═════ Supplied material

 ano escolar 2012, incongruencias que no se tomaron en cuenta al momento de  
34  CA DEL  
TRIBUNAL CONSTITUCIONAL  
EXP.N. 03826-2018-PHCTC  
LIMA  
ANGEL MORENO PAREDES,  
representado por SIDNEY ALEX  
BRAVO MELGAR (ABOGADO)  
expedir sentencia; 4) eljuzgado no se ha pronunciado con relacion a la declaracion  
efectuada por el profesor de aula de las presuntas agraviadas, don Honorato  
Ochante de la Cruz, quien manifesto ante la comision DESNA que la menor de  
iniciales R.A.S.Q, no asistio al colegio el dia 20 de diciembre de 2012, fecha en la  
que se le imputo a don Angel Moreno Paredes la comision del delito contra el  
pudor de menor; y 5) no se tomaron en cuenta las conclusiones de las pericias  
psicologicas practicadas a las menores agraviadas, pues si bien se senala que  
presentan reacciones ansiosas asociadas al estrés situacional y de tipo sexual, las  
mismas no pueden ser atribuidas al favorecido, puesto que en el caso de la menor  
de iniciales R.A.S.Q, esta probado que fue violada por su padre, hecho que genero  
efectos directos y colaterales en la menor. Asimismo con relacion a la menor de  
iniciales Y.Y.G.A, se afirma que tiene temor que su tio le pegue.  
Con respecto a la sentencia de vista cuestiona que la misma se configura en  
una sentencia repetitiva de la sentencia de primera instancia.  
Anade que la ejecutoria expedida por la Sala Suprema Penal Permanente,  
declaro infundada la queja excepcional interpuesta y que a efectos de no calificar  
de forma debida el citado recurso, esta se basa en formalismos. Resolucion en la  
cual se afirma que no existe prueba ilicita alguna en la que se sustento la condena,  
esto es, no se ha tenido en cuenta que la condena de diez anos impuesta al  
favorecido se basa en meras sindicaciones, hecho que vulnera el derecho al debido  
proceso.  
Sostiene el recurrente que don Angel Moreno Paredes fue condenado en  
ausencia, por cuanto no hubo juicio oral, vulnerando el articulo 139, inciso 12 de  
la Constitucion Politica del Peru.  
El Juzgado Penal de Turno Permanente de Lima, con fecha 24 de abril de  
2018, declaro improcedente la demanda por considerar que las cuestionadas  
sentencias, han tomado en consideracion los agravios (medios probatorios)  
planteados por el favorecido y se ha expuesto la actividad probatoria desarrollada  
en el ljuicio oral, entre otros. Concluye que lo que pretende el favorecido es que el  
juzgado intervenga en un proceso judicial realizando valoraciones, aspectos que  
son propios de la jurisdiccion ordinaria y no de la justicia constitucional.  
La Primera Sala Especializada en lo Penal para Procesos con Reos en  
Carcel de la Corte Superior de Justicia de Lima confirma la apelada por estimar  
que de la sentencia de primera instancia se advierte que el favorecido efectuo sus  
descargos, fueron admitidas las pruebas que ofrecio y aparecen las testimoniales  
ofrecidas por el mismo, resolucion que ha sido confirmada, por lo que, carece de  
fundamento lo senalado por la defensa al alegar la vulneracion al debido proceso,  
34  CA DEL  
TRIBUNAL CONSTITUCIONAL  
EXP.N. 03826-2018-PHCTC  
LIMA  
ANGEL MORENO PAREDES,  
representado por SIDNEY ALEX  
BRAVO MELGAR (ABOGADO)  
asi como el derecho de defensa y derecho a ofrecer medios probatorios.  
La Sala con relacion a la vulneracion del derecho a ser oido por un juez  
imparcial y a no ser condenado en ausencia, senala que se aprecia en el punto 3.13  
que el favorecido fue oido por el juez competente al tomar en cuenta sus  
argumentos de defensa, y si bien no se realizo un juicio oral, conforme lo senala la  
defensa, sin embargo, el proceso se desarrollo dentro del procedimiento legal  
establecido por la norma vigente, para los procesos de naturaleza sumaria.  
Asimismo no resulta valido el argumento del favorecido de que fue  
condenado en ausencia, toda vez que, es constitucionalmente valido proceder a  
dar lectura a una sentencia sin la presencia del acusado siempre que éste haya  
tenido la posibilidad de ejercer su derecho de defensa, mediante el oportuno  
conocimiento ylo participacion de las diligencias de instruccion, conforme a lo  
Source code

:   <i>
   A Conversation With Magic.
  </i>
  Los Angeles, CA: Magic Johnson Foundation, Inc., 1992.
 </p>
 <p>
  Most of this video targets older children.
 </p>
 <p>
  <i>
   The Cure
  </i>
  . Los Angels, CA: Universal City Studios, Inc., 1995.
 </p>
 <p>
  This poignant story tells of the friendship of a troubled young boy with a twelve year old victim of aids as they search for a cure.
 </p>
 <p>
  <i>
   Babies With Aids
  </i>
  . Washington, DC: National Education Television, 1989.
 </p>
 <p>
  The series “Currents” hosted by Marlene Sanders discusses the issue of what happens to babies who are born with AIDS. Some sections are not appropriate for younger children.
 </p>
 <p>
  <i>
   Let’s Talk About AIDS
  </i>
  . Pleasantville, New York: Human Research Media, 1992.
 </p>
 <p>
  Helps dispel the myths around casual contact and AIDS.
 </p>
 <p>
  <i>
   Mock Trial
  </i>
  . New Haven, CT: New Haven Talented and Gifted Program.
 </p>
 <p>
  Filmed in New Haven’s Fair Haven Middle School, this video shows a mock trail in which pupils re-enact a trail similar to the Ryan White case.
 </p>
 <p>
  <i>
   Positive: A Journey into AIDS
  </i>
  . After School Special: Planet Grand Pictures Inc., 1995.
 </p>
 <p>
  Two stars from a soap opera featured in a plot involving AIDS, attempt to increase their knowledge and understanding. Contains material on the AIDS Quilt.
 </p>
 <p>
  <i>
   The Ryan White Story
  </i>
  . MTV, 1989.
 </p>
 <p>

══════════
═════ Supplied material

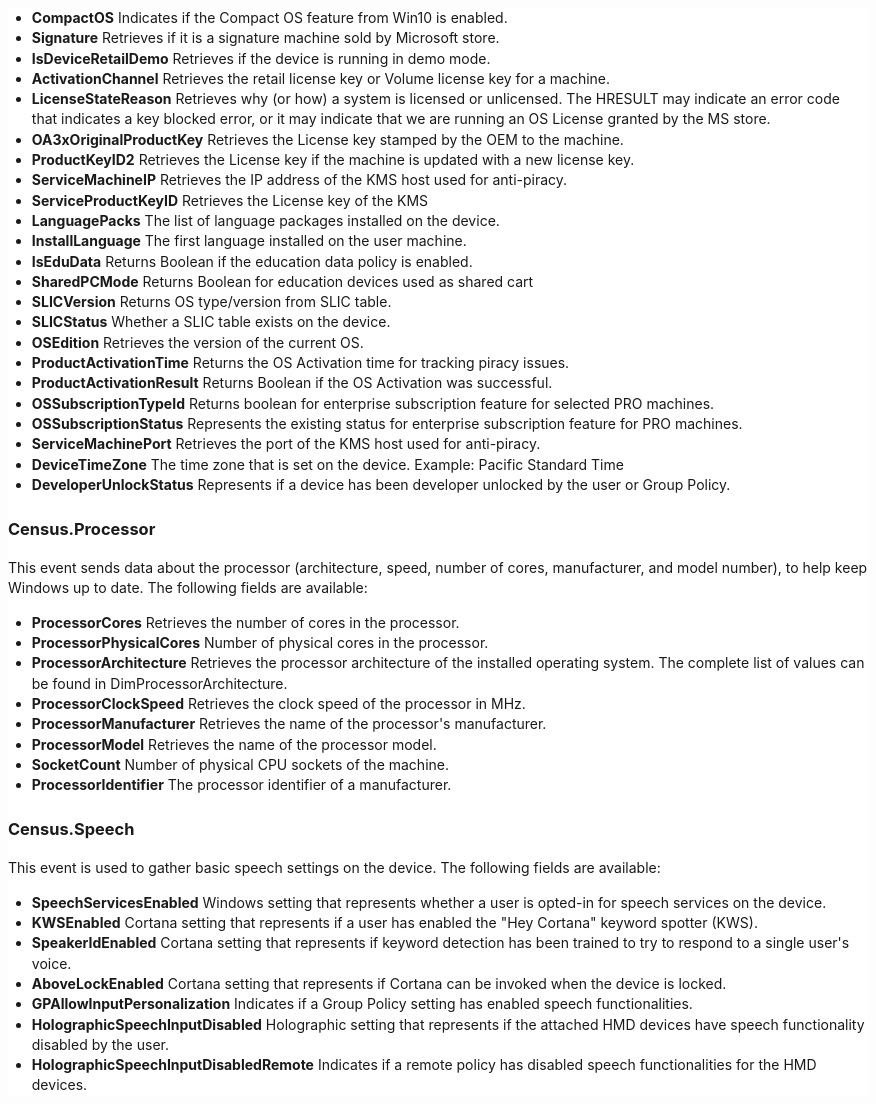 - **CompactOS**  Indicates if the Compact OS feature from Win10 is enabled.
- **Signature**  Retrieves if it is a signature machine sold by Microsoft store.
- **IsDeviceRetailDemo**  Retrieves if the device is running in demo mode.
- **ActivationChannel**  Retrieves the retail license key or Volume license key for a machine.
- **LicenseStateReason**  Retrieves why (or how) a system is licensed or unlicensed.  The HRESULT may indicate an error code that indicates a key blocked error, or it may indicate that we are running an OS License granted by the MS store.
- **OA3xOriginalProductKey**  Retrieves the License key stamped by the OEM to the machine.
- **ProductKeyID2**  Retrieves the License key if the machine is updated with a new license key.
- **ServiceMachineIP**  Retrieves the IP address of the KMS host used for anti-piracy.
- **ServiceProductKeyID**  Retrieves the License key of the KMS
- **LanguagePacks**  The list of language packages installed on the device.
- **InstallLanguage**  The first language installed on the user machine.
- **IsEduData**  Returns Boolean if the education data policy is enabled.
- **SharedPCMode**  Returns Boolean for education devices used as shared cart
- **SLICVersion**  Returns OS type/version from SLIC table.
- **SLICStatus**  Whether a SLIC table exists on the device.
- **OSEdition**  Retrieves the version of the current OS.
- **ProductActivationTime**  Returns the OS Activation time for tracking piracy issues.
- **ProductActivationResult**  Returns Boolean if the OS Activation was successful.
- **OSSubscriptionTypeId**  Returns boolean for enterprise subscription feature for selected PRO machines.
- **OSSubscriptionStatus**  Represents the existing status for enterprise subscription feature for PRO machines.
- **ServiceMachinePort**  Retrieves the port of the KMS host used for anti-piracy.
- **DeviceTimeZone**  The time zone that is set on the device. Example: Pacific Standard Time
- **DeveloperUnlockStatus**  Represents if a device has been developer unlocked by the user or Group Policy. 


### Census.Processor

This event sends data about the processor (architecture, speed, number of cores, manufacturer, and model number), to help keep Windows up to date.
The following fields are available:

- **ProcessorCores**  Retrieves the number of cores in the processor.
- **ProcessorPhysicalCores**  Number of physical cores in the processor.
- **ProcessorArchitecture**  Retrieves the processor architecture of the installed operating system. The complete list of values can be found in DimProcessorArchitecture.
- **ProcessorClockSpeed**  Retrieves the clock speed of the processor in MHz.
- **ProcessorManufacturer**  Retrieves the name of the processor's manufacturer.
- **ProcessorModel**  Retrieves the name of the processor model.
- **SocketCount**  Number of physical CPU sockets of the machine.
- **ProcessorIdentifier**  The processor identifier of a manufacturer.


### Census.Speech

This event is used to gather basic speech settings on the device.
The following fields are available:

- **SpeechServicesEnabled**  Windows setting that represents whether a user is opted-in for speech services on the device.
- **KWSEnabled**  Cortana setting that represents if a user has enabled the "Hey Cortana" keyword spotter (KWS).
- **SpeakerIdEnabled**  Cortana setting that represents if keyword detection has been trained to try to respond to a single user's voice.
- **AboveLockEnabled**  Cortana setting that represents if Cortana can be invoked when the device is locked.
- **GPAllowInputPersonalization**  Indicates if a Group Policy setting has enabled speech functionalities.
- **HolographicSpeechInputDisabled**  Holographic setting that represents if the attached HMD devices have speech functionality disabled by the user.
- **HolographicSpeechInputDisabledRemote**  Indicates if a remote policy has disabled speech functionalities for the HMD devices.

══════════

Aim of the task :: When the line with "ano escolar 2012, incongruencias" is reached in the data above, begin copying, and stop after the line with "iniciales R.A.S.Q, no"; copy each line exactly, both ends included.

Task output ::
 ano escolar 2012, incongruencias que no se tomaron en cuenta al momento de  
34  CA DEL  
TRIBUNAL CONSTITUCIONAL  
EXP.N. 03826-2018-PHCTC  
LIMA  
ANGEL MORENO PAREDES,  
representado por SIDNEY ALEX  
BRAVO MELGAR (ABOGADO)  
expedir sentencia; 4) eljuzgado no se ha pronunciado con relacion a la declaracion  
efectuada por el profesor de aula de las presuntas agraviadas, don Honorato  
Ochante de la Cruz, quien manifesto ante la comision DESNA que la menor de  
iniciales R.A.S.Q, no asistio al colegio el dia 20 de diciembre de 2012, fecha en la  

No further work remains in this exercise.